夏野 剛慶應義塾大学大学院 政策・メディア研究科特別招聘教授

ニッポンのITビジネス牽引者に聞く
フィンテック(FinTech)のリアルとゆくえ

<第6回>2016.09.14
これからの金融業界を生き抜くために

10年前の常識が今の非常識

急速な時代の移り変わりに対応するため、金融業界は大きな変革期を迎えています。最新のテクノロジーを取り込んでいく流れは、今後も拡大していくでしょう。その一方で、印鑑、通帳、手書きの書類や繁雑な申し込み方法など、繁雑な手続きも多く残っています。

これらの繁雑な手続きは、今あるテクノロジーを使えば簡単に変えられるというのも事実です。フィンテックという世の中の流れを受けて、金融業界が意識を改革せざるを得ないという状況になっています。これまでは自国の景気回復に注力し、ITへの投資の余裕がなかったり、業界自体が新しい技術を取り入れることに消極的だった金融業界ですが、いよいよ変わらなければ、退化していくだけ。そんな段階にまできているとも言えるでしょう。

新しいイノベーションが出たとき、どう考えるかが問題

今、私が注目しているフィンテックベンチャーとしては、2011年に英国で設立された国際送金サービス企業「トランスファーワイズ(TransferWise)」があります。その事業は、例えば日本からイギリスに1,000ポンド送金したい人と、イギリスから日本へ1,000ポンド送金したい人同士をマッチングさせるといったもの。銀行を介在して行う高額な手数料の国際送金に風穴を開けるもので、それぞれの自国で決済し、ユーザーの手数料負担をこれまでの十分の一程度に引き下げることを実現させたのです。世界4カ国に拠点を置く「トランスファーワイズ」の評価額は、今や約10億ドルだと言われています。

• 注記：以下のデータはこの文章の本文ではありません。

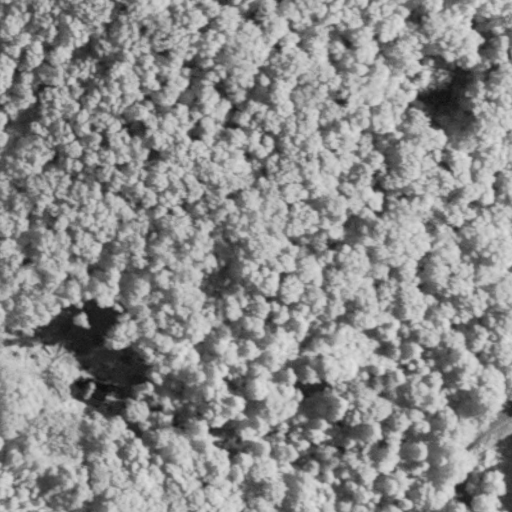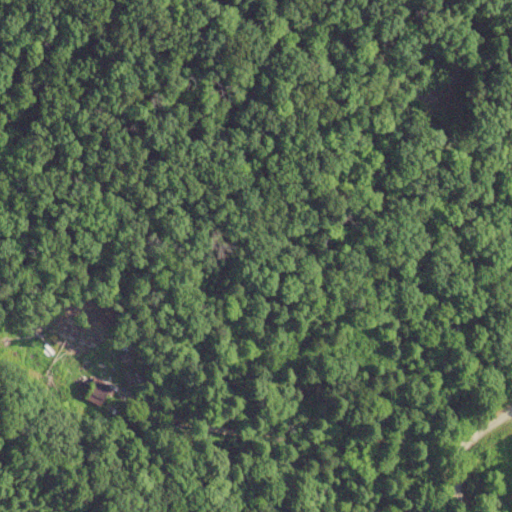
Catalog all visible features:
building: (94, 393)
road: (480, 427)
road: (453, 484)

このような新興勢力が出てくると、銀行の海外送金の需要が今後大幅に減ってくると予測されます。銀行側も、もっと簡単な送金システムを導入しなければ、仕事にならない事態になるでしょう。現在、銀行側で重要になってきているのが、新しいサービスに対してどういうアイデアで対抗していくかという視点です。若い皆さんの新しいアイデアや知恵が必要になってくるでしょう。

例えば、シリコンバレーで新しいことが起こったとき、それを自分には関係ないことだと思わず、「もし自分がそれに対抗する金融業界の人間だったら何をするだろう?」といったことを、常に考えているような人こそが、これからの金融業界で求められるでしょう。シリコンバレーのベンチャーから大手メガバンクまで、テクノロジーを使って何か新しいことをやろうというムードが高まってきている中で、業界全体でイノベーティブな変革を遂げうる人材を求め始めています。

イノベーションのチャンスは「気づき」にこそある

イノベーションやクリエイティビティというのは決して大変なことではありません。「これ、おかしいなぁ」とか、「こうだったら、もっといいのになぁ」といった問題意識がきっかけとなり、イノベーションへとつながるのです。だからこそ私は普段から学生に対して、そういう気持ちを抑えるな、単なる気づきや思いつきを抑えるなと、言っています。そんな気持ちが芽生えたとき、次にすることは「もっとよくするには、どうするか」「解決するためにはどうすればいいか」を考えること。自分だったらどうするかをつきつめて考えていく過程でソリューションが生まれ、それがイノベーションへと昇華していくのです。

常に対価を支払う人の立場に立って徹底的に考えよう

新しいイノベーションが発想されたとき、1つ忘れてはならないことがあります。それは、常に対価を支払う人の立場に立って考えるというスタンスです。自分がユーザーの立場になってシミュレーションしてみることで、その発想がビジネスとなる価値があるか否かの判別ができるでしょう。大企業の新規事業やベンチャーの失敗の多くは、供給側にのみ立って考えがちな、狭い視点から生まれます。それを改め、「あると便利なサービスがないのであれば、そのサービスをつくる」といったように、常にユーザーの視点で考えることを自覚していくだけで、驚くほどの気づきとチャンスに恵まれるでしょう。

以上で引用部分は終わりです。